Rosja i Chiny chcą umieścić elektrownię atomową na Księżycu - przekazał szef Roskosmosu Jurij Borisow. Ma to się stać ok. 2033-2035 roku.

O rosyjsko-chińskich planach poinformowała agencja Reutera.

"Razem z naszymi chińskimi kolegami"

Jak podał Reuters, szef Roskosmosu (rosyjskiej agencji kosmicznej) Jurij Borisow powiedział, że Rosja i Chiny razem pracują nad księżycowym programem, a Moskwa jest w stanie wnieść w projekt "kosmicznej energii nuklearnej" swoją wiedzę.

Dziś poważnie rozważamy projekt - w okolicach 2033-2035 roku - dostarczenia i instalacji elektrowni na powierzchnię Księżyca, razem z naszymi chińskimi kolegami - powiedział Borisow.

Osiedla na Księżycu

Mówił, że "coś" być może umożliwi pewnego dnia budowę księżycowego osiedla. Wyjaśnił, że dla takich osad niewystarczająca byłaby energia z paneli solarnych, odpowiednią ilość energii będzie w stanie zapewnić elektrownia atomowa.

Podkreślił, że "to bardzo poważne wyzwanie... powinno być wykonane przez roboty, bez udziału człowieka".

Co planuje Rosja? Co planują Chiny?

Borisow wspomniał, że Rosja planuje budowę towarowego statku kosmicznego na energię jądrową - podaje agencja Reutera.

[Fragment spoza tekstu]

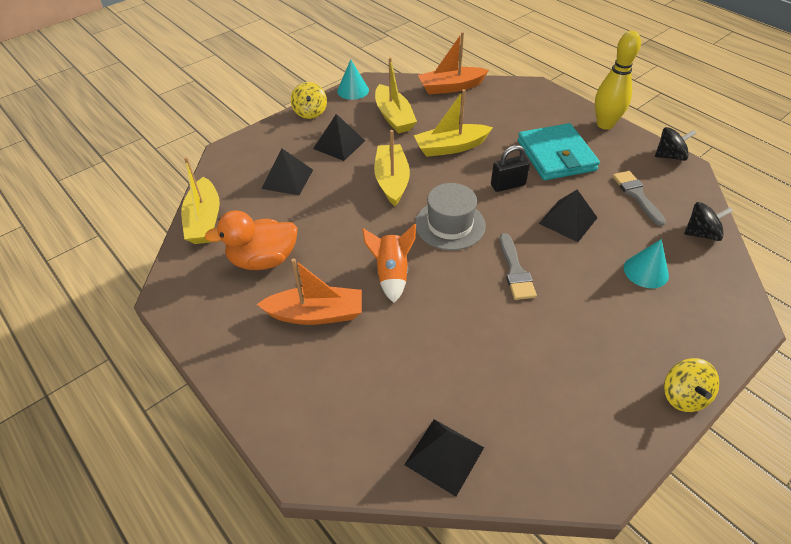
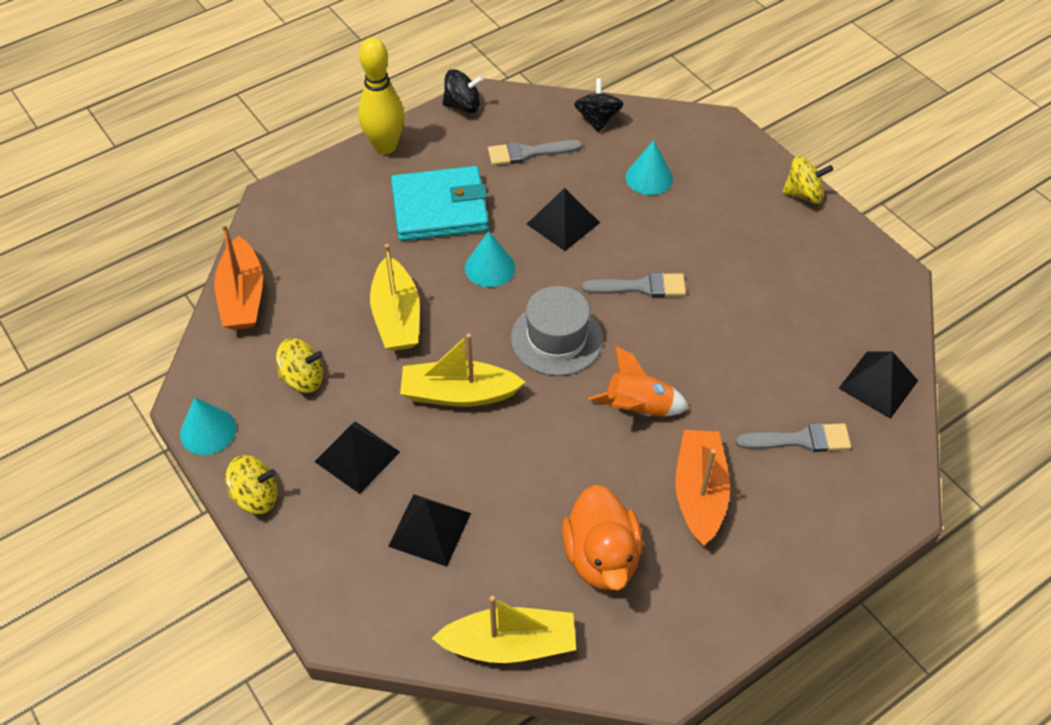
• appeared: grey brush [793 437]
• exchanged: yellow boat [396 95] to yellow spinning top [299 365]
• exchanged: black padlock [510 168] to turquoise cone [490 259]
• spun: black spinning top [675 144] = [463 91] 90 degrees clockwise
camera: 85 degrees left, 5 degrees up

Pierwsza od 47 lat rosyjska misja na Księżyc poniosła porażkę po tym, jak w sierpniu 2023 roku o powierzchnię Srebrnego Globu rozbił się statek Luna-25. Moskwa przekazała, że wyśle kolejne misje na Księżyc.

Chiny w minionym miesiącu wzięły sobie za cel lądowanie pierwszego obywatela Chin na Księżycu przed 2030 rokiem.

W minionym miesiącu Władimir Putin zlekceważył ostrzeżenie Stanów Zjednoczonych w sprawie planów umieszczenia broni atomowej w przestrzeni kosmicznej, twierdząc, że miało to doprowadzić Rosję do negocjacji w sprawie uzbrojenia na warunkach Zachodu.